02-05-2016 08:24 AM
I was trying to test the ability of the single tone vi to extract the amplitude and phase of a sine wave and so created the simple vi attached. The phase resolution is impressive - better than 1 part in 10^5 with the parameters I was using. However the amplitude measurement isn't close to the input. I generated the input waveform as a 100 Hz phase shifted sine wave with 5000 points sampled at 500kHz (i.e. one wave length at the highest input speed of my hardware)
I read that the single tone vi implements an FFT so tried changing the input to a sampling frequency of 409.6 kHz and a sample fo 4096 points (i.e. a power of 2). This didn't do any better. For the application I have in mind, I need to extract the amplitude and phase to very high precision. What do I need to do to get this vi to measure the amplitude (much) more accurately?
Since I know the frequency of the response, it might make more sense to do this by quadrature (i.e. multiply the input by a sine wave and a cosine wave and integrate the two to give me the in-phase and out-of-phase components. Does anyone have suggestions about the best way to achieve the highest accuracy measurement of a known frequency waveform?
02-05-2016 09:12 AM
As you said, in my opinion, the lock-in technique (in quadrature) should be the best way to achieve the highest accuracy.
02-05-2016 10:45 AM
Not sure if I am 100% correct, but here is what I believe is happening. If you drill into the "Extract Single Tone from Hann Spectrum" subVI they are doing analysis around the "3 domininat BINS" to get phase and amplitude values. Your sample rate is 500kHz with 5000 samples so your BIN width is 100Hz (500kHz/5000pts). All your energy is in the first BIN with a 100Hz stimulus.There probably are NOT 3 dominant BINS to analyze.

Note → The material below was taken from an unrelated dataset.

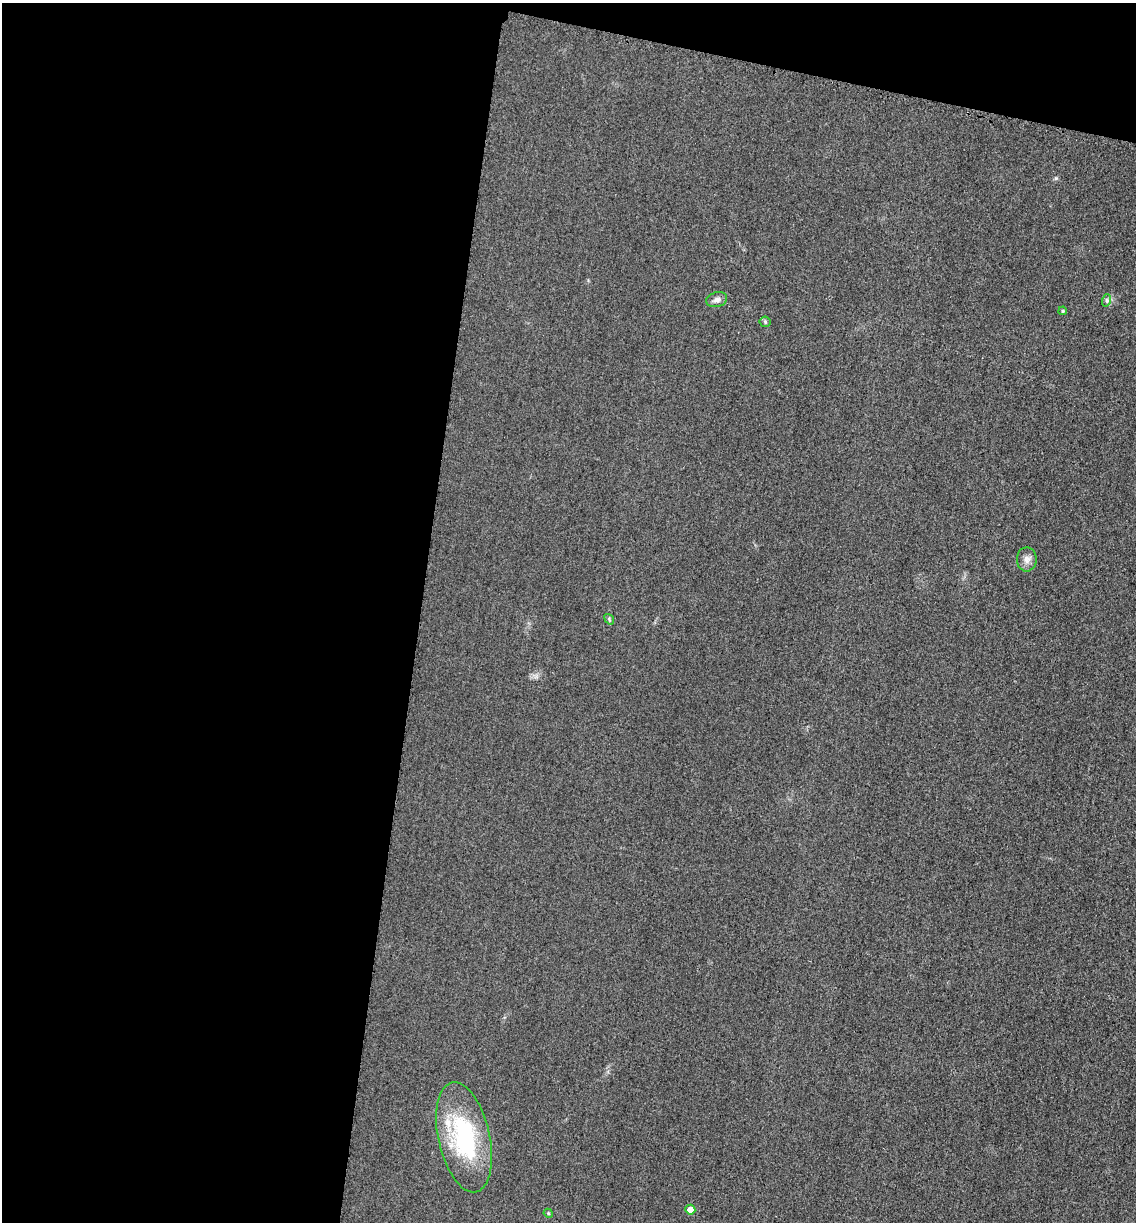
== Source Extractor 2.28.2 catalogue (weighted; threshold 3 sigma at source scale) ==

The amplitude for 100Hz is 1.03. If you use a freuqency of 100.001Hz to move the stimulus just into the second BIN, the analyzed amplitude is 1.000000233. At 1kHz the amplitude is 1.0000000000
In my experience, it is difficult do do analysis on a single wavelength. You need to time avereage the signal (mulitple wavelengths). Is is possible to obtain more than 5000 samples and aquire data for a longer time?
BTW: I stopped looking at the NI code in the "Extract Single Tone from Hann Spectrum" in the Signal Processing pallet when I got to the block diagram with 3 nested Stacked Sequences
02-05-2016 01:23 PM
The quadrature approach works BUT you need to take the first data point and copyit to the end so that you can complete the integral of f(t)sin(wt) and f(t) cos(wt).(i.e.so that you are integrating over one complete wave length). In this test that works OK, but in a real experimental situation there is nothing to say that you have a pure tone and that f(T) = f(0) where T is the period. I may have to live with that.
02-06-2016 12:08 PM
@rossu wrote:The quadrature approach works BUT you need to take the first data point and copyit to the end so that you can complete the integral of f(t)sin(wt) and f(t) cos(wt).(i.e.so that you are integrating over one complete wave length). In this test that works OK, but in a real experimental situation there is nothing to say that you have a pure tone and that f(T) = f(0) where T is the period. I may have to live with that.
I believe copying the first point to the end (which I think means you add it to the array, making, say, an array of 100 points into an array of 101 points) is wrong! What you are effectively doing is giving double weight to the first point (which can occur at any point in the cycle). Note that when you do a continuous integral over a period, you go from 0 to T, but you have an infinite number of "points" spaced arbitrarily close together. Simulating this with a sum, if you acquire N samples over period T (sampling at N/T Hz), then your sum must be of N samples, either 1 .. N or (using Array Index notation) 0 .. N-1. It becomes a User Convention whether the zero-th sample is considered to be at Time 0 or at Time "delta-t", T/N.